Pengamat Pertanian Asosiasi Ekonomi Politik Indonesia (AEPI) menilai memang sudah saatnya HAP Gula di tingkat produsen atau petani dilakukan penyesuaian. Idealnya menurut dia petani harus untung 30% karena waktu tanam tebu butuh waktu satu tahun lamanya.

"Logikanya, tebu dan padi ditanam di lahan yang sama yaitu sawah. Ketika HPP gabah/ beras naik karena struktur ongkos produksi naik, hal yang sama juga berlaku pada tanaman lain termasuk tebu," ungkap Khudori pada Kontan.co.id, Minggu (28/5).


Ia menilai penyesuaian HPP di tingkat petani itu harus bukan hanya karena harga gula di dunia naik, tapi memang struktur ongkos produksi naik atau sudah berubah. Apalagi, saat ini jatah pupuk subsidi per petani turun drastis.

Baca Juga: APTRI Usul Harga Gula di Tingkat konsumen Dilepas ke Mekanisme Pasar

"Info yang saya dapat sekarang petani tebu hanya dapat jatah pupuk subsidi 2 kuintal per ha dari sebelumnya hampir satu ton. Agar pertumbuhan tebu tetap baik mereka akhirnya membeli pupuk non subsidi dengan harga 3-4 kali lipat," kata Khudori.

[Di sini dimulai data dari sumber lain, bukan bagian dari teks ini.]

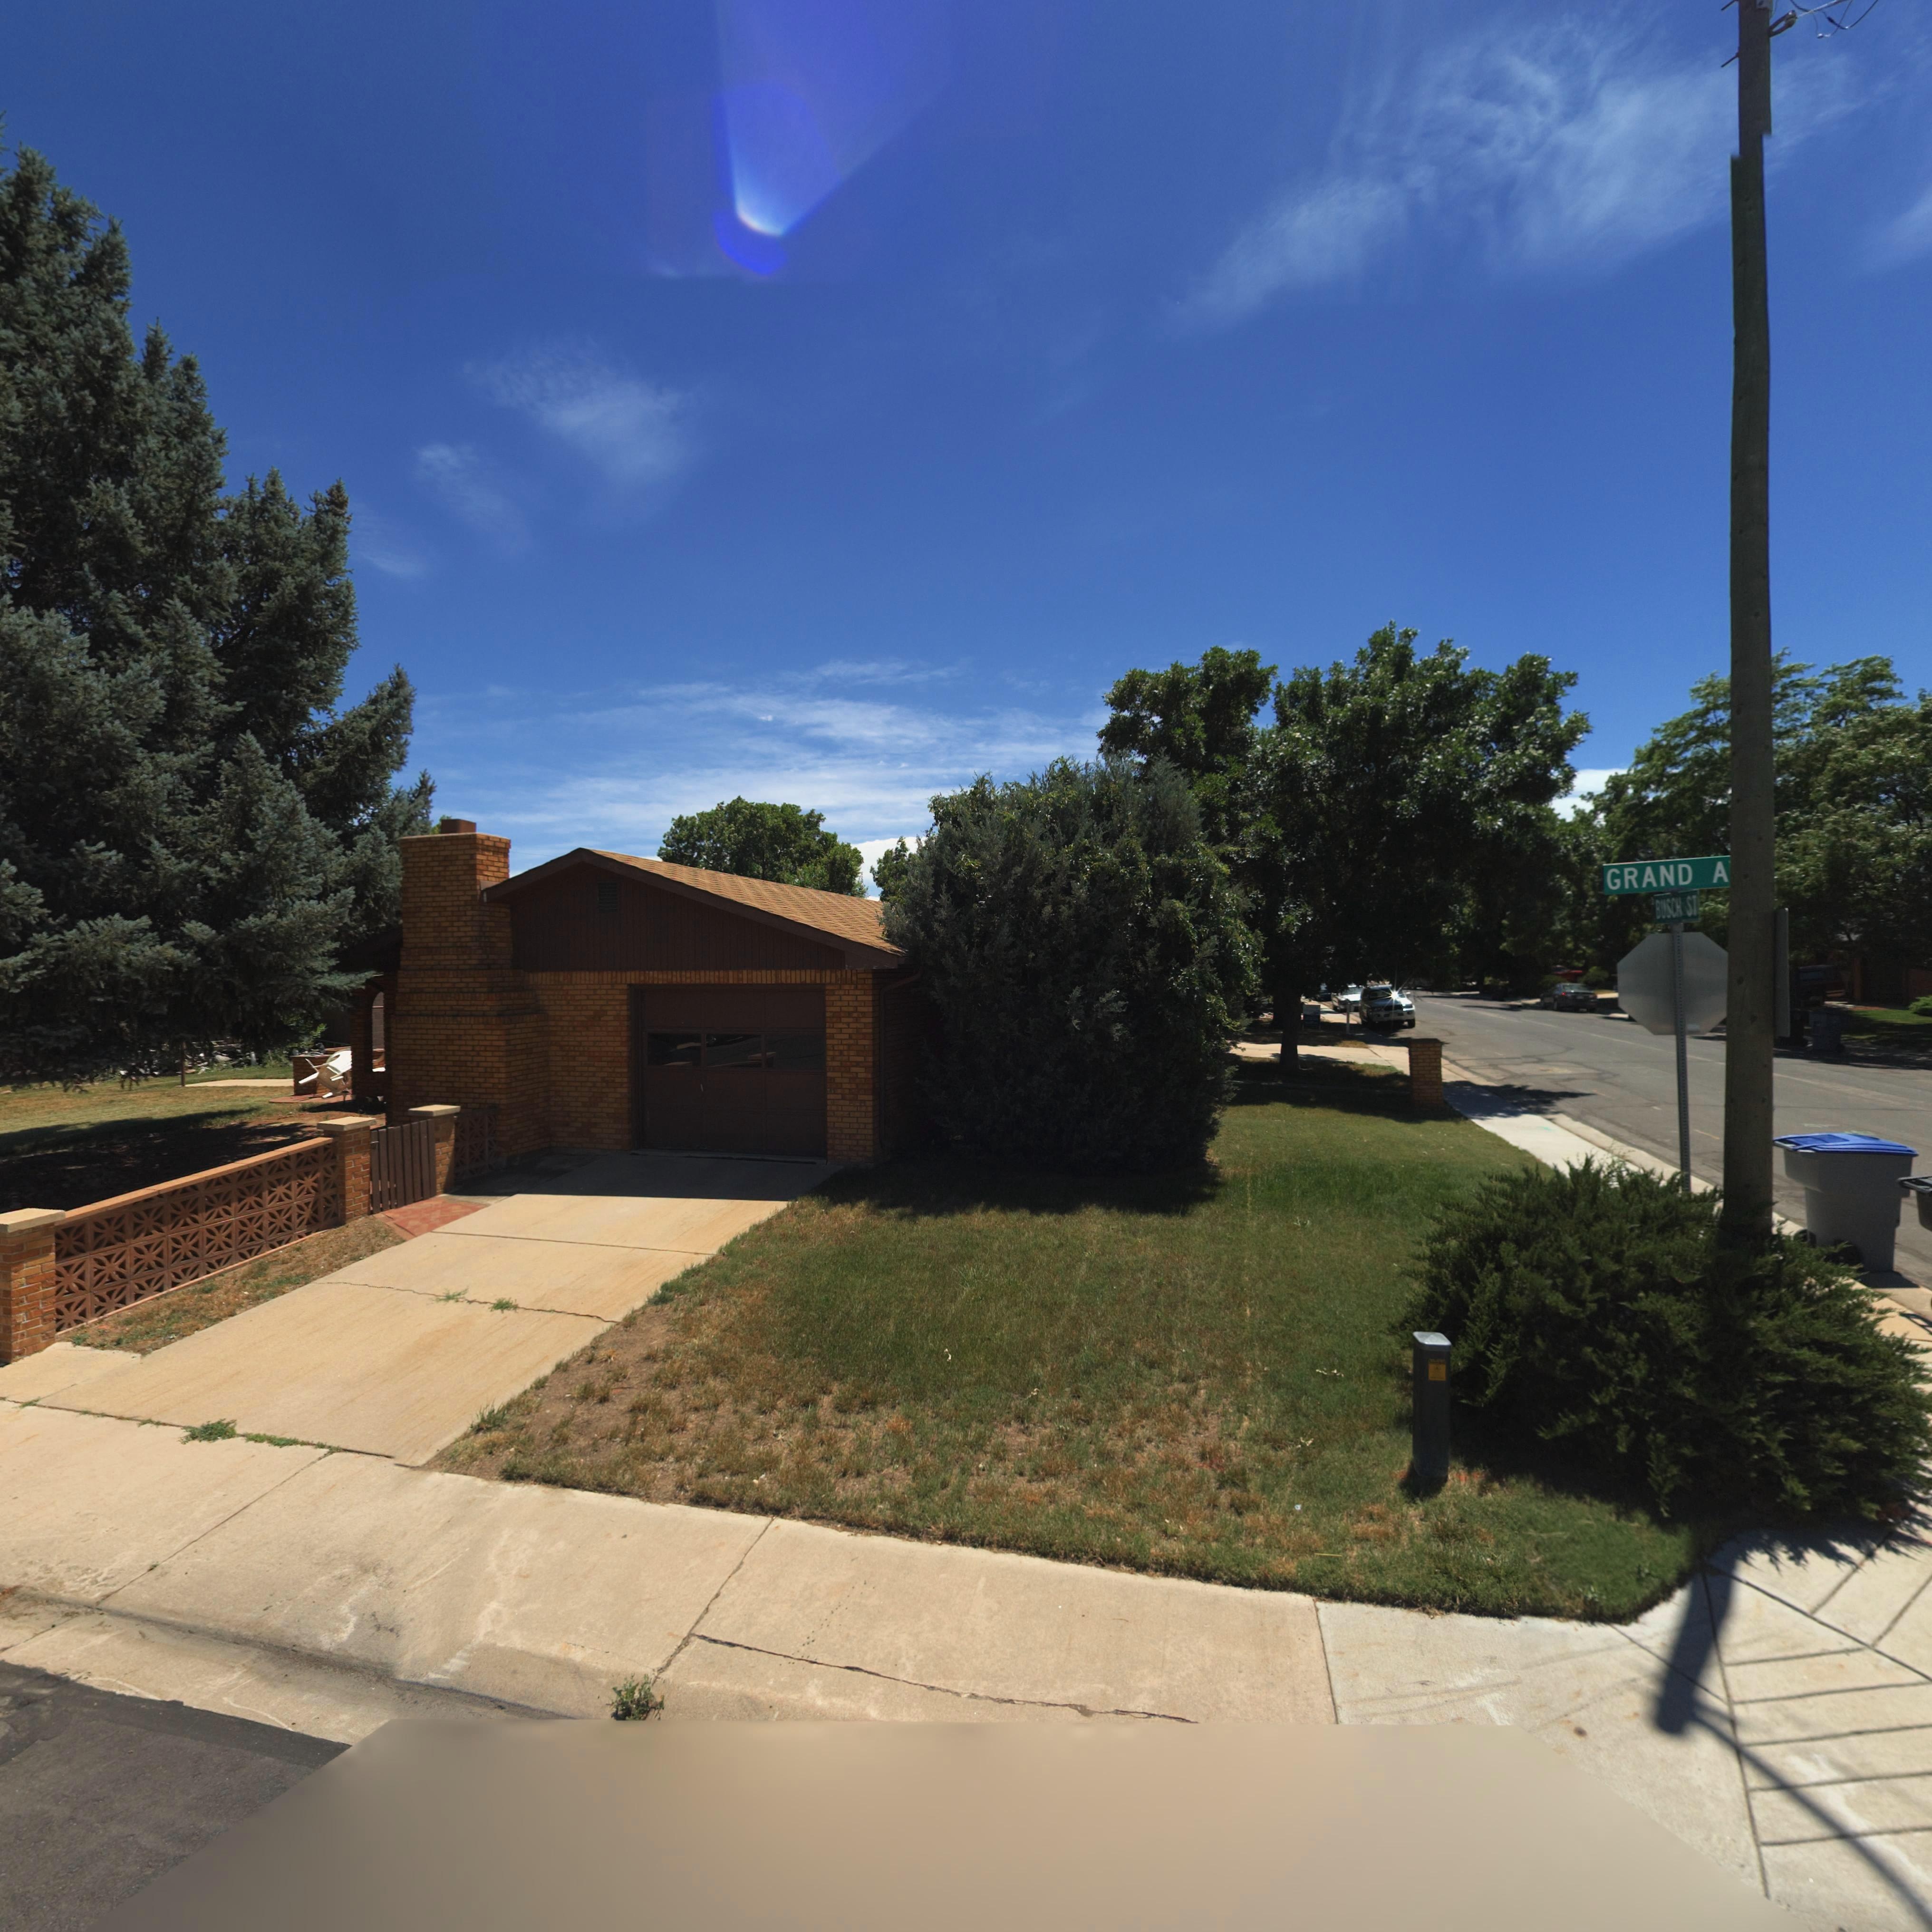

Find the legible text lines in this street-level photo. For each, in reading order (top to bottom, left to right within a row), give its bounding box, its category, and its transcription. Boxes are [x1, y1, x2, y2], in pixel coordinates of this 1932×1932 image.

[1605, 860, 1730, 891] StreetName: GRAND A
[1654, 893, 1698, 920] StreetName: BUSCH ST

Lebih lanjut, Khudori juga tidak setuju ada regulasi HAP di tingkat konsumen yang mengikat publik. Mestinya jika HAP di tingkat konsumen diberlakukan, sebaiknya hanya mengikat pemerintah dan operator yang ditugaskan untuk menstabilkan harga, seperti Bulog atau ID Food.

Dengan cara ini, HAP di tingkat konsumen tidak perlu diumumkan ke publik. HAP itu hanya jadi patokan pemerintah dan cukup masuk kantong pemerintah dan operator.

"Ketika harga, misalnya gula, berada di atas HAP tingkat konsumen, pemerintah bisa memerintahkan kepada operator pengelola cadangan gula untuk mengendalikan harga," jelas Khudori.

Baca Juga: Bersiap Masuk Musim El Nino, Mendag: Jangan Kaget Harga Pangan Naik

Ia menilai, adanya HAP di tingkat konsumen ini hanya akan merugikan petani. Sebab, harga di hilir dikunci tidak boleh lebih dari HAP konsumen. Sementara biaya pokok produksi fluktuatif dan terus naik.

"Kalau pemerintah berkeras harus ada HAP tingkat konsumen sebaiknya input produksi pun ada HAP Konsumen. Tapi itu kan mustahil. Makanya, sebaiknya dijadikan instrumen pemerintah dan tidak perlu mengikat publik," tutup Khudori.